The present Constitution having come into force and effect in the meanwhile, with the transfer of supervision over inferior courts to this Tribunal, the records of this administrative complaint were transmitted to us. The then Acting Judicial Consultant, retired Justice Manuel P. Barcelona of the Court of Appeals, went over the pleadings, the transcript of stenographic notes, and the report of Judge Cinco. He arrived at the same conclusion that Judge Cinco did. As he stated in his brief memorandum, "the dismissal of the complaint is in order and the same is hereby recommended." 2

The above recommendation, a reiteration of what was submitted to the Department of Justice by Judge Cinco, merits the approval of this Court. This is to defer the basic concept first announced in 1922 in this jurisdiction in Justice Malcolm’s opinion in the leading case of In re Horrilleno 3 that proceedings of this character being "in their nature highly penal," the charge "must, therefore, be proved beyond reasonable doubt." 4 To paraphrase the opinion further, there is no showing of the alleged incompetence and gross ignorance of the law "by a preponderance of the evidence, much less beyond a reasonable doubt." 5 Such an exacting standard has been adhered to by this Court in subsequent decisions. 6 Nor should the circumstance be ignored, as was specifically made mention of in the memorandum of the then Acting Judicial Consultant, that with the compulsory retirement of respondent Judge, there is an added justification for the dismissal of this complaint.chanrobles.com.ph : virtual law library

WHEREFORE, the administrative complaint against respondent Judge Marcial G. Ugbinar is dismissed. Let a copy of this resolution be spread on his record.

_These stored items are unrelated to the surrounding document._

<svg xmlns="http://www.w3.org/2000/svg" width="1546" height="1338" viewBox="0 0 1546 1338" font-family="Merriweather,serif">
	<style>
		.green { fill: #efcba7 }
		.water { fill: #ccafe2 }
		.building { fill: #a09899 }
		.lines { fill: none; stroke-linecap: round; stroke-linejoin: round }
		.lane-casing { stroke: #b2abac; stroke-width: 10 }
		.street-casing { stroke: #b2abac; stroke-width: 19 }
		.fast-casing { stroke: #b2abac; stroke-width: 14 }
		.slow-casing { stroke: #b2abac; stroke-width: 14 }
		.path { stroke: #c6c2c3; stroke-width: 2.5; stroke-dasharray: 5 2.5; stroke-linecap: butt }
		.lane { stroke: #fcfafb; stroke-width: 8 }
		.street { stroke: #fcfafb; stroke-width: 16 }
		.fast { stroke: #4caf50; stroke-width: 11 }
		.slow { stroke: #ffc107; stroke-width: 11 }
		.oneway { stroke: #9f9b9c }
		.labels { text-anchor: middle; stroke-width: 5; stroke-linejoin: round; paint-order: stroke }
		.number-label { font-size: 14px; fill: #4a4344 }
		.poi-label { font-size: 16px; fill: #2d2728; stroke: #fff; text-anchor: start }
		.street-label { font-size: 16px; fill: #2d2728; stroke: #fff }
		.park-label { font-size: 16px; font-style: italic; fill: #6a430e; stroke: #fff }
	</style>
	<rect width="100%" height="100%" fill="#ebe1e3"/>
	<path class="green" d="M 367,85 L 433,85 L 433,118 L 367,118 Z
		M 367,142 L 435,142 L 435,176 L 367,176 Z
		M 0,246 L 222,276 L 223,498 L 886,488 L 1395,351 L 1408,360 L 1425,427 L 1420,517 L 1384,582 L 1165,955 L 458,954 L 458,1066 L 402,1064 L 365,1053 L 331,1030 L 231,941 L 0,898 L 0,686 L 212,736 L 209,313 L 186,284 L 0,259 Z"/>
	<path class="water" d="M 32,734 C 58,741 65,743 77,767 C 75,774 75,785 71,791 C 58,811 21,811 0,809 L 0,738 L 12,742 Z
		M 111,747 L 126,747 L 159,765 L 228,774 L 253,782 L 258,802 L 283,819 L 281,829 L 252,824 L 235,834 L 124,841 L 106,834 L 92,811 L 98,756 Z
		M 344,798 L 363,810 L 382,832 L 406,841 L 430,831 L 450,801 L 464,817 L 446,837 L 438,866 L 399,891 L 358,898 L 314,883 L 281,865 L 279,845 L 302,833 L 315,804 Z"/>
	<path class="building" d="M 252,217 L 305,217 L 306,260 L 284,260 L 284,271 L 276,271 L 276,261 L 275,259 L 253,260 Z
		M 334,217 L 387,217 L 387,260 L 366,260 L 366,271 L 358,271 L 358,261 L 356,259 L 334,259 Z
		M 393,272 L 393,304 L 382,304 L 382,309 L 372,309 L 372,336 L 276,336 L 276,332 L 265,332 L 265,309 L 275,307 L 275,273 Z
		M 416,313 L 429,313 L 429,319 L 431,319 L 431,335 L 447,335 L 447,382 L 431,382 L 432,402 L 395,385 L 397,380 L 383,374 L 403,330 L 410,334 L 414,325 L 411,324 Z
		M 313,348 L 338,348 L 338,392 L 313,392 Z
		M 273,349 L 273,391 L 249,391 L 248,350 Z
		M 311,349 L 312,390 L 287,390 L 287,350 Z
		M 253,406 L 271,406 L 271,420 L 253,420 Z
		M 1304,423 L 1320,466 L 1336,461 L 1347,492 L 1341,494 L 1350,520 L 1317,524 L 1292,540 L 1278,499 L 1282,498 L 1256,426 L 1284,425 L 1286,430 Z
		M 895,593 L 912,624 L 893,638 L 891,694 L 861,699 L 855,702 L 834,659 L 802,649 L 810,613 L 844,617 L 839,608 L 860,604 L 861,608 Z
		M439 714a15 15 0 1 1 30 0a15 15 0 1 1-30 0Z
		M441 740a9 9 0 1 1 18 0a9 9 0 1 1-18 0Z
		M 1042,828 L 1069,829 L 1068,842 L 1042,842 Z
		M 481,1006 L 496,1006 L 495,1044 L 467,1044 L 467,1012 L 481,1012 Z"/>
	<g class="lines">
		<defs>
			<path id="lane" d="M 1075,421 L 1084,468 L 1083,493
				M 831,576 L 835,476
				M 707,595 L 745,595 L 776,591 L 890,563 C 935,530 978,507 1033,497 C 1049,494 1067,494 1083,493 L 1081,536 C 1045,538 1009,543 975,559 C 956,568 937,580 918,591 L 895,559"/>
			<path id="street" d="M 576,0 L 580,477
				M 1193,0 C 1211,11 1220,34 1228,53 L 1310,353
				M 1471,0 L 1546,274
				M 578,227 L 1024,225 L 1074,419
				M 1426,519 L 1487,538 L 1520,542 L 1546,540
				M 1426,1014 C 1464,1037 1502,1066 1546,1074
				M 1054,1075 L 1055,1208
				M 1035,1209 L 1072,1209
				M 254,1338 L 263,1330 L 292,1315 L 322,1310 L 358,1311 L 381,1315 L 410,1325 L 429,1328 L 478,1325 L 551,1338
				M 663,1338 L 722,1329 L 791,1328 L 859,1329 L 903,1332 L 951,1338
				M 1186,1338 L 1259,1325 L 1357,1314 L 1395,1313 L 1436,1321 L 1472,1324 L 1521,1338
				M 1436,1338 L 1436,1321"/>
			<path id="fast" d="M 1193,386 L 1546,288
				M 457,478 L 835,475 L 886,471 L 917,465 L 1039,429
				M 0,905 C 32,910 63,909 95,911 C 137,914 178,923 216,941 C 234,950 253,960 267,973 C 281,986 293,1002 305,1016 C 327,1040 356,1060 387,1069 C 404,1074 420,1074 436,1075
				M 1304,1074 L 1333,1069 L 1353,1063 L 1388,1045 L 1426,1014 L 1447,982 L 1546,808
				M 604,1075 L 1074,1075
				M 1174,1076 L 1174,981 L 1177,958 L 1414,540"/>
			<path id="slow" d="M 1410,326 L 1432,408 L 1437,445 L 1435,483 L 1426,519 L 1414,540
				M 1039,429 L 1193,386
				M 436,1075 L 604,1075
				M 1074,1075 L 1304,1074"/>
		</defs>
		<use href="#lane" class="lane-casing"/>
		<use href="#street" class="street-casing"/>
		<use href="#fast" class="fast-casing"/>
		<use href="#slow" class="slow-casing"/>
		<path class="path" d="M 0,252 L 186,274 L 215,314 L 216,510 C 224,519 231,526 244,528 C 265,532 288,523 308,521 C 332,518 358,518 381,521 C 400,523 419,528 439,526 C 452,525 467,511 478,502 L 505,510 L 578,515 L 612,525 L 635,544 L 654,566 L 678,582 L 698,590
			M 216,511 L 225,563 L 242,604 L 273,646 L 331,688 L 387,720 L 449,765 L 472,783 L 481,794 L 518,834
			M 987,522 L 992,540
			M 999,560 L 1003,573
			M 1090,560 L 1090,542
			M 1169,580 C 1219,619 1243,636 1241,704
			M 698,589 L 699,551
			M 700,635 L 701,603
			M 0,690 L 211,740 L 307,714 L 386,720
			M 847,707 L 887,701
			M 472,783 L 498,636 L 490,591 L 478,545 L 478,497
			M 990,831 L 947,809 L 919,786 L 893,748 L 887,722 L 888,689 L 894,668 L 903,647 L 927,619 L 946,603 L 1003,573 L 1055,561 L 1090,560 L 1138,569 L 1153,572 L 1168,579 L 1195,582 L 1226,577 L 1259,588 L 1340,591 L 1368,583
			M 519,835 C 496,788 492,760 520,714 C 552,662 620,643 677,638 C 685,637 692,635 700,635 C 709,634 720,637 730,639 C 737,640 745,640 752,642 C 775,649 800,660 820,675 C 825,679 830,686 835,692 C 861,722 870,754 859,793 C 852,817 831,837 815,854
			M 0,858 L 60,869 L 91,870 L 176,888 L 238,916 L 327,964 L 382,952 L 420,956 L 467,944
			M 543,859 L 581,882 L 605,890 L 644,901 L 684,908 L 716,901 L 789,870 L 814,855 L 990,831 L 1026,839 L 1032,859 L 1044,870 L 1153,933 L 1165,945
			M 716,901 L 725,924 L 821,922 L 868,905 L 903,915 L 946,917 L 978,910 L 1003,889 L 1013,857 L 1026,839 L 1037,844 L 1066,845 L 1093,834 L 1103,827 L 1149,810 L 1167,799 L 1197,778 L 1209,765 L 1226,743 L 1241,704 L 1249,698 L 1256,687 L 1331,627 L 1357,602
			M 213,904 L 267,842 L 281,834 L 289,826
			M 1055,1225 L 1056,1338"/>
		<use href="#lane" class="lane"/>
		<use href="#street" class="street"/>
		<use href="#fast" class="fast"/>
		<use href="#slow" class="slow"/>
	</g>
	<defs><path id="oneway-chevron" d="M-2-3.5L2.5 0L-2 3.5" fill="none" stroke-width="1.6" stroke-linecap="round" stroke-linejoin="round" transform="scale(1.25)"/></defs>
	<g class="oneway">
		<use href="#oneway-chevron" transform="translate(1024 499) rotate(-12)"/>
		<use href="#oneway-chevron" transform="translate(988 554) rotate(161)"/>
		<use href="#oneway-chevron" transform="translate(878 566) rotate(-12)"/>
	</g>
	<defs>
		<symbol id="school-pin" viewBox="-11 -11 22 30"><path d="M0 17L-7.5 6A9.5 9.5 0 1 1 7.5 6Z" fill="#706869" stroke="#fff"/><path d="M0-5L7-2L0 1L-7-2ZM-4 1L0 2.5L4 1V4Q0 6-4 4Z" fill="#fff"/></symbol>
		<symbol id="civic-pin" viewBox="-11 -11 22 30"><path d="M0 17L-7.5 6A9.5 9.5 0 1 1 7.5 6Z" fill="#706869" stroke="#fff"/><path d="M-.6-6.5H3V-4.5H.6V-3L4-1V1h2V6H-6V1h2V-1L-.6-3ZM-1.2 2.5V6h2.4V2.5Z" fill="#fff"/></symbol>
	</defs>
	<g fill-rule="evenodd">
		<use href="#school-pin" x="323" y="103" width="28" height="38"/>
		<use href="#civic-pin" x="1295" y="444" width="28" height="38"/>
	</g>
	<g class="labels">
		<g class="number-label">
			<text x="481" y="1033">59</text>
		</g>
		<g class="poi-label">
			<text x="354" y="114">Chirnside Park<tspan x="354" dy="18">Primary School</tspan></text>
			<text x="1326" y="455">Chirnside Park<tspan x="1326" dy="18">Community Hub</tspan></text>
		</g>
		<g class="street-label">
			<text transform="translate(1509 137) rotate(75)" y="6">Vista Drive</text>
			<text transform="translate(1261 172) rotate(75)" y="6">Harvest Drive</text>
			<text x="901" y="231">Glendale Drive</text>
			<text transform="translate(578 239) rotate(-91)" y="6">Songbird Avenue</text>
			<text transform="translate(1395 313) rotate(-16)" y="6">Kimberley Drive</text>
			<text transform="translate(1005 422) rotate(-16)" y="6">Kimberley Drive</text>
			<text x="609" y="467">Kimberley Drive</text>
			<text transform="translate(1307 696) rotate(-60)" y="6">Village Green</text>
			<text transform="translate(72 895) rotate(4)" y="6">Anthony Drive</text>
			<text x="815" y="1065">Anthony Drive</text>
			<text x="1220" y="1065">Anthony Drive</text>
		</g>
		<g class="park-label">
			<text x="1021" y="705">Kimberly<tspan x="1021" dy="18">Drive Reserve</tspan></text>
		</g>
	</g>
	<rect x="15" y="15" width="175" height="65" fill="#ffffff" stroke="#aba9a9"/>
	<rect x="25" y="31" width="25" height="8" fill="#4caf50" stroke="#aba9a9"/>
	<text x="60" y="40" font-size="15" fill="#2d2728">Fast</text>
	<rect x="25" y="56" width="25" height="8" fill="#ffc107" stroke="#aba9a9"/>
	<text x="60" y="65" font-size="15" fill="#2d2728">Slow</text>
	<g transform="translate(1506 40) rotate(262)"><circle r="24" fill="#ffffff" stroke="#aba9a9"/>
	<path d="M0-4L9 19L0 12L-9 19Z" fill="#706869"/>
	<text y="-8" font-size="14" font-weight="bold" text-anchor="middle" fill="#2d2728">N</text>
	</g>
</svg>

Barredo, Antonio, Aquino and Concepcion, Jr., JJ., concur.

Endnotes:



1. Report and Recommendation of Judge Cinco dated April 10, 1973.

2. Memorandum of the then Acting Judicial Consultant, Manuel P. Barcelona of January 31, 1975.

3. 43 Phil. 212.

4. Ibid, 215.

5. Ibid.

6. Cf. Enriquez v. Araula, Adm. Case No. 270-J, Dec. 18, 1973, 54 SCRA 232; Tombo v. Medina, Adm. Case No. 929, Jan. 17, 1974, 55 SCRA 13; Lampauog v. Villarojo, Adm. Case No. 381-MJ, Jan. 28, 1974, 55 SCRA 304; Bartolome v. de Borja, Adm. Case No. 1096, May 31, 1976, 71 SCRA 153; De Guzman v. De Leon, Adm. Case No. 1328-MJ, July 30, 1976; Meimban v. Balite, Adm. Case No. 131-MJ, August 21, 1976; Tolentino v. Tiong, Adm. Case No. 535-MJ, Aug. 21, 1976; Amosco v. Magro, Adm. Case No. 439-MJ, Sept. 30, 1976.